Au sujet du reverse-mentoring : accessible à tous les niveaux de poste ? Pourrions-nous avoir plus de détails sur son fonctionnement ?
Le reverse mentoring fait partie des méthodes agiles, il s’agit d’un mentorat inversé où le senior est coaché par un junior, qui dispose d’une expertise métier.

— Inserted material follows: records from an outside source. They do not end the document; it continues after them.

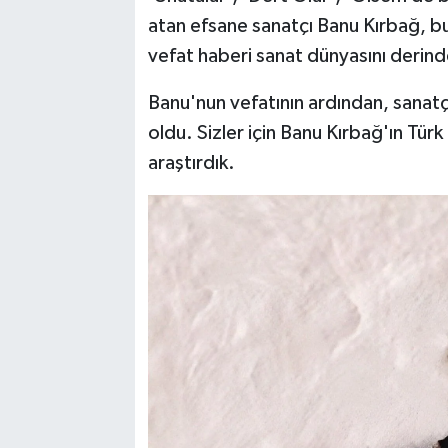
atan efsane sanatçı Banu Kırbağ, b
vefat haberi sanat dünyasını derind
Banu'nun vefatının ardından, sanatç
oldu. Sizler için Banu Kırbağ'ın Türk
araştırdık.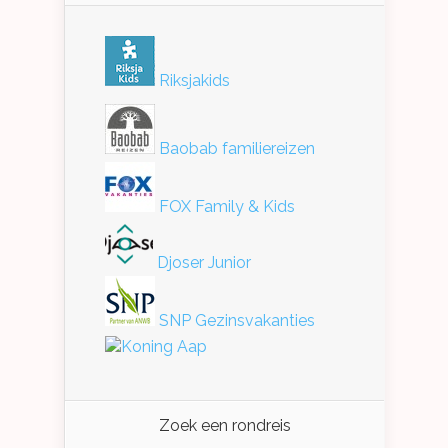
Riksjakids
Baobab familiereizen
FOX Family & Kids
Djoser Junior
SNP Gezinsvakanties
Koning Aap
Zoek een rondreis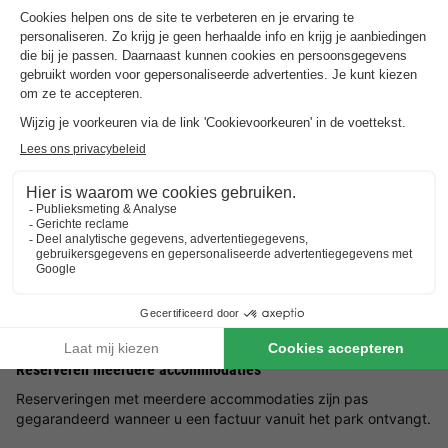
Over Villapark Ehzerburg
Ontdek meer over het park en de bezienswaardigheden
in de buurt.
Villapark Ehzerburg
Goed om
te weten
Voorkeuren
Voor voorkeuren zoals bijvoorbeeld de ligging van je
accommodatie kun je contact opnemen met de aanbieder.
Reserveren meerdere accommodaties
Reserveringen met meerdere accommodaties zijn pas
gegarandeerd wanneer u een factuur vanuit het park ontvangt.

Nous l’utilisons dans certains métiers qui nécessitent une évolution très rapide des compétences, comme en digital par exemple.
Avez-vous des indicateurs permettant d’établir l’importance que vos salariés et parties prenantes accordent à la responsabilité de l’entreprise ? Et si les différents « combats » que vous menez sont en accord avec leurs attentes ?

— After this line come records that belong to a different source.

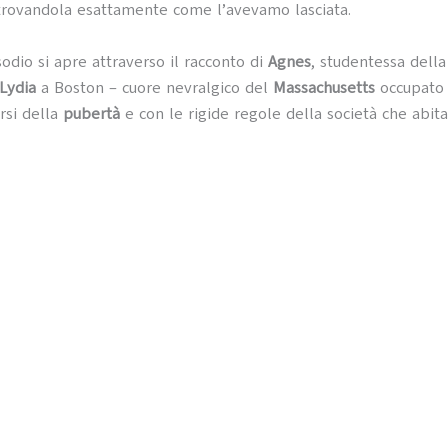
itrovandola esattamente come l’avevamo lasciata.
sodio si apre attraverso il racconto di
Agnes
, studentessa della
 Lydia
a Boston – cuore nevralgico del
Massachusetts
occupato 
arsi della
pubertà
e con le rigide regole della società che abita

En interne, nous mettons en place une enquête annuelle qui permet à nos collaborateurs de s’exprimer sur un certain nombre de sujets et ainsi en retour, nous pouvons évaluer leur appréciation de nos avancées sur les sujets stratégiques et mettre en place des plans d’action très concrets sur les progrès qui restent encore à accomplir.
Nos équipes sont aussi très attentives à comprendre les notations externes qui analysent nos résultats en terme environnementaux, sociaux ou de gouvernance comme le Carbon Disclosure Project (CDP), Equileap, Vigeo, Sustainalytics etc.
Vous dites que la responsabilisation est l’affaire de tous : comment vos dirigeants ainsi que vos produits/ votre marque incarnent-ils ces valeurs ?
Nos performances extra-financières sont exemplaires et l’ensemble de nos marques sont engagées en faveur d’une beauté plus durable, plus responsable. Nous avons atteint l’essentiel des objectifs ambitieux que nous nous étions fixés dans le cadre de notre premier programme de développement durable Sharing Beauty With All. Nos efforts sont reconnus et des experts indépendants nous placent en tête des classements en matière d’environnement, d’éthique, de diversité et d’inclusion.
Au printemps 2020, nous avons franchi un nouveau cap dans notre engagement environnemental et sociétal avec le programme L’Oréal pour le Futur, qui vise à répondre aux grands défis de la planète et ouvre la voie à un avenir plus inclusif et plus durable.